1 Mogwai – Hardcore Will Never Die, But You Will
In the past, when people have asked me who my favourite band is they would get a long and quite possibly boring disquisition covering a number of candidates for this honour, but also the difficulties of making a definitive judgement due to variations dependant on mood, selection criteria and associated weighting and how much I am trying to impress the person who asked the question.

But from now on I am just going to say Mogwai.

I can still clearly remember my first encounter with their singular genius in the Virgin Megastore on Oxford Street.

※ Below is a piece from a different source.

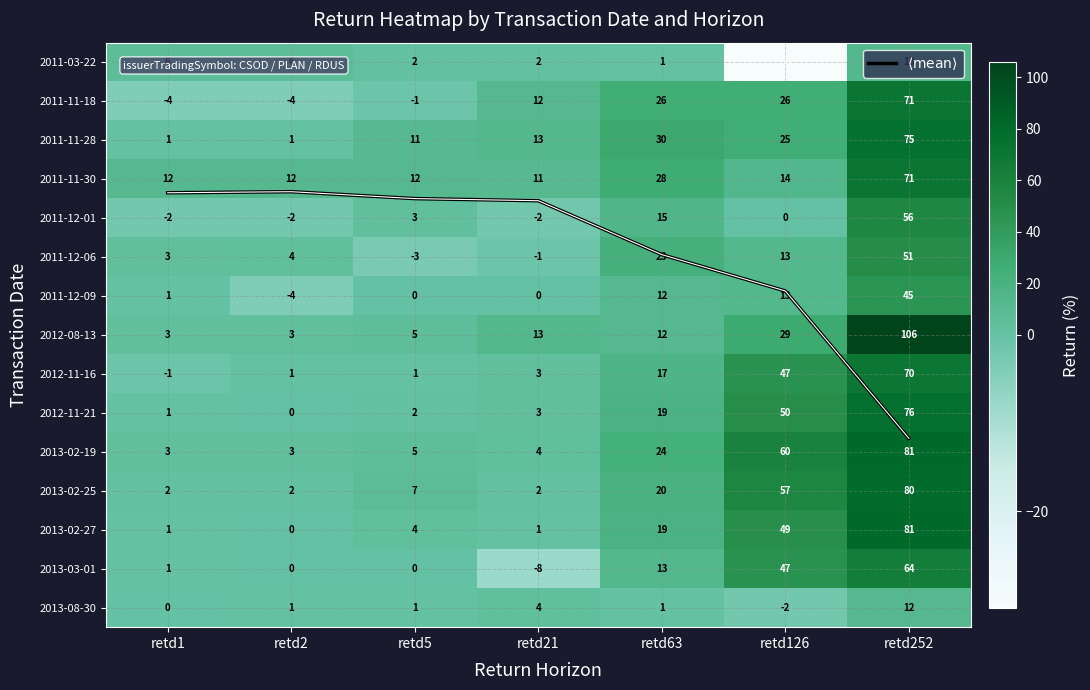

Which series has the widest spread of values?

2012-08-13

They had Ten Rapid on a listening post on the first floor and something about the striking cover design featuring a small square photo of a freeway bridge with railway lines underneath and a large white m drew me to pick up the headphones. About twenty minutes later my then girlfriend eventually found me and insisted that it was time to leave. Unfortunately there was still another thirteen minutes of the album to go, so she ended up leaving on her own. I am not saying this was the main reason, but the relationship ended quite soon after.

Luckily Mogwai have been a lot more understanding and our relationship is still going strong fourteen years later.

Hardcore Will Never Die, But You Will is their seventh album proper (not counting live albums, EPs and compilations) and it is, it has to be said, a triumph. For a band that deliberately limits their sonic palette they still manage to make the most bold and adventurous music.

From the opening delicate arpeggiated guitar of White Noise to the dying chords of You're Lionel Ritchie every single track is a glorious demonstration of their vision and power as a band. White Noise builds from the delicate beginnings to a swirling crescendo, underpinned by some lovely piano and Martin Bulloch's solid drumming.

Mexican Grand Prix is as close to pop as they are going to get with its hazy vocals, shimmering organ riffs and pumping beat. Back to more familiar Mogwai territory for Rano Pano and its monster distorted guitars and driving percussion.

The delicate and beautiful Letters to the Metro opens out onto the joyous and bouncy George Square Thatcher Death Party. The vocals make a reappearance here and although you can't comprehend the lyrics the sentiments are clear from the title. In my alternative world this would be the Christmas number one this year.

How to be a Werewolf takes a while to get going, but when the drums kick in and the warm tender bass line comes to the front of the mix it irresistibly draws you in and, although joined by a bit of searing guitar and crashing cymbals they remain constant under it all, to be revealed again as the rest of the instrumentation fades away at the end.

The final track, You're Lionel Ritchie, references the classic Mogwai template with almost silent quiet passages interspersed by some of the heaviest and lumbering guitar lines, before dying away in a cloud of distorted chords.

Valhalla Dancehall gave this a good run for their money, but for the sheer exuberance and enjoyment the band have for their music, the way they manage to keep refining and honing their sound to push their boundaries and for their singular vision it had to be Hardcore Will Never Die, But You Will.